TASK TO COMPLETE =
Please, without any pictures, set down exactly the part of the listing below that opens with the line containing "middle pip: (311, 205)" and closes with the line containing "pinky tip: (191, 209)".

SUPPLIED RECORDS =
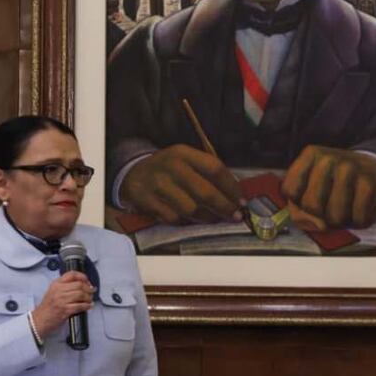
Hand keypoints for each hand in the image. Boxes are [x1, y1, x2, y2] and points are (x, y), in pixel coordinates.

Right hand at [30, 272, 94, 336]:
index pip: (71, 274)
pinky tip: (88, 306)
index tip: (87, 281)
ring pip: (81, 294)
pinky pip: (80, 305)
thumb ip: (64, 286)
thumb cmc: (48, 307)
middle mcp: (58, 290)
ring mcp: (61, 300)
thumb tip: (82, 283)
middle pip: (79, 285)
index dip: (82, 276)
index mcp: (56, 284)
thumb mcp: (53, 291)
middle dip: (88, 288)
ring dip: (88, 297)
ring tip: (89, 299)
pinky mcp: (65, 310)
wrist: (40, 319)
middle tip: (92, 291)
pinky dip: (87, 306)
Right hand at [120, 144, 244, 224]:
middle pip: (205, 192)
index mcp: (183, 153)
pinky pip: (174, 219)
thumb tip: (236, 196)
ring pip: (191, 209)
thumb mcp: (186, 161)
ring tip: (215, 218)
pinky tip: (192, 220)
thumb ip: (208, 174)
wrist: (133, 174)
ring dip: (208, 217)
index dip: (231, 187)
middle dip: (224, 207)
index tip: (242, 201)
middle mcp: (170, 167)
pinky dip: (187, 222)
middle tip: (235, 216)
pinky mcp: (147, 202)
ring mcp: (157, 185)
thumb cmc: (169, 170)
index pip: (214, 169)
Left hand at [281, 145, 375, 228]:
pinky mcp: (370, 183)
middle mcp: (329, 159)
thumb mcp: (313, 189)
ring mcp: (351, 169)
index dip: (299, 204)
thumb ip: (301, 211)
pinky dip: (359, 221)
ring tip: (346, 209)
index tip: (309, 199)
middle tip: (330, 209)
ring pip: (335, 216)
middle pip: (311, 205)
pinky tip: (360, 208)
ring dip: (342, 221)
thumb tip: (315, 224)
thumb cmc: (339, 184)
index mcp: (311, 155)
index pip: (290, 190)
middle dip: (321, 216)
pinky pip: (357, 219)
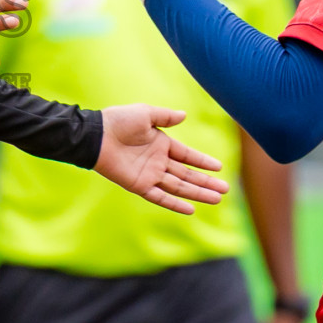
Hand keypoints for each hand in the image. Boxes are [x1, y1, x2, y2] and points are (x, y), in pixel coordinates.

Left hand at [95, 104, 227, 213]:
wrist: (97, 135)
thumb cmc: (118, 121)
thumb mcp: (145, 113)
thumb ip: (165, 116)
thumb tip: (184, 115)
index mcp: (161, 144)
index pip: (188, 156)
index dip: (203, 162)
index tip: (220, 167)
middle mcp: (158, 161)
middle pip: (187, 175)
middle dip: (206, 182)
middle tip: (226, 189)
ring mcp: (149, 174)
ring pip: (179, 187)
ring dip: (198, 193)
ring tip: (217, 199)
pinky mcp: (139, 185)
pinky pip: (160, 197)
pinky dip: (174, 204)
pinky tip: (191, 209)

--

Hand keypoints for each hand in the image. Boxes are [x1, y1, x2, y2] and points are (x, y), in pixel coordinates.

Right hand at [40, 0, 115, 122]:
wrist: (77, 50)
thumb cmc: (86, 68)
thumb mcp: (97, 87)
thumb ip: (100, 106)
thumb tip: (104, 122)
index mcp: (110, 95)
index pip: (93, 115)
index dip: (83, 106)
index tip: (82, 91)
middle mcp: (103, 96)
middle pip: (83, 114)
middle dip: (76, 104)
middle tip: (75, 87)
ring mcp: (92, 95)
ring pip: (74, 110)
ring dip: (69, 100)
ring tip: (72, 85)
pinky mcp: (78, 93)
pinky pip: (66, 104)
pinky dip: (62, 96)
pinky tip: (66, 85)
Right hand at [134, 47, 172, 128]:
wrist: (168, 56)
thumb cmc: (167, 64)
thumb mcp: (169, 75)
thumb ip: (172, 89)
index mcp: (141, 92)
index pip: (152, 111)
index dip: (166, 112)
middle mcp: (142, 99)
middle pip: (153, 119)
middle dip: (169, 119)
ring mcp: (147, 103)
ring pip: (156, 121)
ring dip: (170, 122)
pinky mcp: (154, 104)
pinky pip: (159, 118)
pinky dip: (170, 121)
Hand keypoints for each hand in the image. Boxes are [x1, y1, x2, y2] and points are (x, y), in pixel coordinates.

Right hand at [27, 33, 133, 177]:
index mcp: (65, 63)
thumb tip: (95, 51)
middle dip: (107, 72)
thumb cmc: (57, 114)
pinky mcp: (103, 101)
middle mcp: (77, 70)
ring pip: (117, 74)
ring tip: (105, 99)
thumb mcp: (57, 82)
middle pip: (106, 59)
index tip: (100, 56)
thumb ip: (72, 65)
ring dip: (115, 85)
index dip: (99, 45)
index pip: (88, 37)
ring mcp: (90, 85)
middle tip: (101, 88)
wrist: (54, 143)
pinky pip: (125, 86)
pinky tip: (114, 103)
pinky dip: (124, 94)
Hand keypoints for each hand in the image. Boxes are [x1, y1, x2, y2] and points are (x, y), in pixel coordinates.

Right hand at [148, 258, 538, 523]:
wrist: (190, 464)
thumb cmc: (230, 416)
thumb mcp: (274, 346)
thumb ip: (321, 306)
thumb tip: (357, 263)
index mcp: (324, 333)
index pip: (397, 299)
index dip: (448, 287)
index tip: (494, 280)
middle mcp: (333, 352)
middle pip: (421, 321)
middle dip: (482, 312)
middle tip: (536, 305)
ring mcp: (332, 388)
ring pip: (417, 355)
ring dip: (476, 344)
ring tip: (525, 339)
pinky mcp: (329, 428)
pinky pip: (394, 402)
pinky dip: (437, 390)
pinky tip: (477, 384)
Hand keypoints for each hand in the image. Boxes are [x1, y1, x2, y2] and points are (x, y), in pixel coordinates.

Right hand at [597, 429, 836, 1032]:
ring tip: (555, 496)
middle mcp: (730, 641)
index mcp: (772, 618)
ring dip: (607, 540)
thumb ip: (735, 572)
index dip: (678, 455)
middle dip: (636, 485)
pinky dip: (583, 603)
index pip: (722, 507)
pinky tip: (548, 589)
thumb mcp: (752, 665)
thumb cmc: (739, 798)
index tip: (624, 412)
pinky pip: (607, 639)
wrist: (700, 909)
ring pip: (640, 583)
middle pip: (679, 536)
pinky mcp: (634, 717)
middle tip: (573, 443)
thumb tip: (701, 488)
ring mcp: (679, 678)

RESULT FOR THIS EXERCISE =
middle pip: (311, 205)
pinky tip: (360, 208)
ring dip: (342, 221)
thumb tip: (315, 224)
thumb cmc: (339, 184)
index mcp: (311, 155)
index pip: (290, 190)
middle dip: (321, 216)
pinky pip: (357, 219)
Hand keypoints for each hand in the image. Boxes are [x1, y1, x2, y2] and points are (x, y), in pixel coordinates.

Left hand at [95, 104, 227, 213]:
wrist: (97, 135)
thumb cmc: (118, 121)
thumb mcp: (145, 113)
thumb ip: (165, 116)
thumb tip: (184, 115)
index mcp: (161, 144)
index pip: (188, 156)
index dip: (203, 162)
index tip: (220, 167)
middle mcp: (158, 161)
middle pip: (187, 175)
middle dip: (206, 182)
middle tip: (226, 189)
ring mcp: (149, 174)
ring pip: (179, 187)
ring dip: (198, 193)
ring tip: (217, 199)
pinky mcp: (139, 185)
pinky pip: (160, 197)
pinky dip: (174, 204)
pinky tip: (191, 209)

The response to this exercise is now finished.